**Tasks to complete**
1. Please check each statement against the pull request text below and mark it yes or no, quoting the deciding words: (a) handle_empty_strings puts "empty_string" in place of empty column names; (b) ensure_unique_names makes duplicate names unique by adding a prefix; (c) the Codecov report gives a patch coverage of 50%.
2. Copy the pull request text from "Handling Empty Strings in" through "the names attribute.", both included, without changing a character.

**Text**
------------------------------

Column naming for empty string and duplicate NA label #6795

Divendra2006 · 2025-02-03T21:08:15Z

This PR addresses the issues of Handling empty strings with "empty_string" and ensuring unique column.

Handling Empty Strings in Column Names

Added a function handle_empty_strings to replace empty strings in column names with "empty_string".

Ensuring Unique Column Names

Added a function ensure_unique_names to ensure column names are unique by appending a suffix if duplicates are found.

Improved fill.default Handling

Explicitly handled fill.default when fun.aggregate is used and fill is NULL.
When fun.aggregate is used and fill is NULL, missing values in the reshaped data need to be filled with a default value.This change ensures that fill.default is computed correctly and used to fill missing values, improving consistency and preventing errors.

Added a check to ensure the length of names matches the length of the vector before setting the names attribute.

if there is any improvement needed in the code than tell me.

codecov · 2025-02-03T21:15:41Z

Codecov Report

Attention: Patch coverage is 50.00000% with 2 lines in your changes missing coverage. Please review.

------------------------------

**Dataset records**
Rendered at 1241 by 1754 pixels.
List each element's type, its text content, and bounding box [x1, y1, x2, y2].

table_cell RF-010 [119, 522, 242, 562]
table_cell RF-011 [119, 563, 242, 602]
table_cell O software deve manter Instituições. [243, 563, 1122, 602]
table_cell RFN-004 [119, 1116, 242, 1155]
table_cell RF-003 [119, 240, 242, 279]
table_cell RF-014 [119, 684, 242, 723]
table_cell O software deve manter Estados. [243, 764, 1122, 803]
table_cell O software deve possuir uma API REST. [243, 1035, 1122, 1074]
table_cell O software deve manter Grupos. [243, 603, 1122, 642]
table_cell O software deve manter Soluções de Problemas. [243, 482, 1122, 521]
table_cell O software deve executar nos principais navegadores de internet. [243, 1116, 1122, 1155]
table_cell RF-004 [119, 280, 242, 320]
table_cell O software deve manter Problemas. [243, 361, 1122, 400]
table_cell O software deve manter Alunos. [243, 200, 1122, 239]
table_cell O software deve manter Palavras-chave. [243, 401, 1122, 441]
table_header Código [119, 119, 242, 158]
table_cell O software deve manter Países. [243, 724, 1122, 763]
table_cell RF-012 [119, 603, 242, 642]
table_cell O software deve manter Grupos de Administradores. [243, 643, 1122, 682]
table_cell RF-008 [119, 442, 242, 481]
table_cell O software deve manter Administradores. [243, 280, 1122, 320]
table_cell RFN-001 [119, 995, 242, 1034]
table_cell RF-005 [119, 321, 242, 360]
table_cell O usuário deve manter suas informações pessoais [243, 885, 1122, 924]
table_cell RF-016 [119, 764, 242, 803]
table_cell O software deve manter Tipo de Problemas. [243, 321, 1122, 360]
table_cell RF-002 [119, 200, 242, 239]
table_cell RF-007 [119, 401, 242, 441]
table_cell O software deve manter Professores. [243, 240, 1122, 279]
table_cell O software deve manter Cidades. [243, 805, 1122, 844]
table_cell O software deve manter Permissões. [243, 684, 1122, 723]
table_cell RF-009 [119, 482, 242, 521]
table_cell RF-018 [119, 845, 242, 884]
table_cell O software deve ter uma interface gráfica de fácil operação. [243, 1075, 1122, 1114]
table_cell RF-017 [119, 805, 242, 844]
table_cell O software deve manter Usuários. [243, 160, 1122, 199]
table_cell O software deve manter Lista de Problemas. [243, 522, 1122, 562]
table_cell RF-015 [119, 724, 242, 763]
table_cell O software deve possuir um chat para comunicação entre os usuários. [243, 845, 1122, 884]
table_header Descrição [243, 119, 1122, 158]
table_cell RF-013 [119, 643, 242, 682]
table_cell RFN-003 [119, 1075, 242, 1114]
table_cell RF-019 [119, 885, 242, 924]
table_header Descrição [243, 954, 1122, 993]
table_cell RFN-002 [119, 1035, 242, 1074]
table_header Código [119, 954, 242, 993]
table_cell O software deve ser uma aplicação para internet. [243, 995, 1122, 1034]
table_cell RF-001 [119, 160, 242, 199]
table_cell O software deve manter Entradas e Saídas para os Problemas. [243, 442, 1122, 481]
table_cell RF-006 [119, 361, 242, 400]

------------------------------

**Solutions per task**
1.
(a) Yes: "Added a function handle_empty_strings to replace empty strings in column names with "empty_string"."
(b) No: "by appending a suffix if duplicates are found"
(c) Yes: "Patch coverage is 50.00000%"

2.
Handling Empty Strings in Column Names

Added a function handle_empty_strings to replace empty strings in column names with "empty_string".

Ensuring Unique Column Names

Added a function ensure_unique_names to ensure column names are unique by appending a suffix if duplicates are found.

Improved fill.default Handling

Explicitly handled fill.default when fun.aggregate is used and fill is NULL.
When fun.aggregate is used and fill is NULL, missing values in the reshaped data need to be filled with a default value.This change ensures that fill.default is computed correctly and used to fill missing values, improving consistency and preventing errors.

Added a check to ensure the length of names matches the length of the vector before setting the names attribute.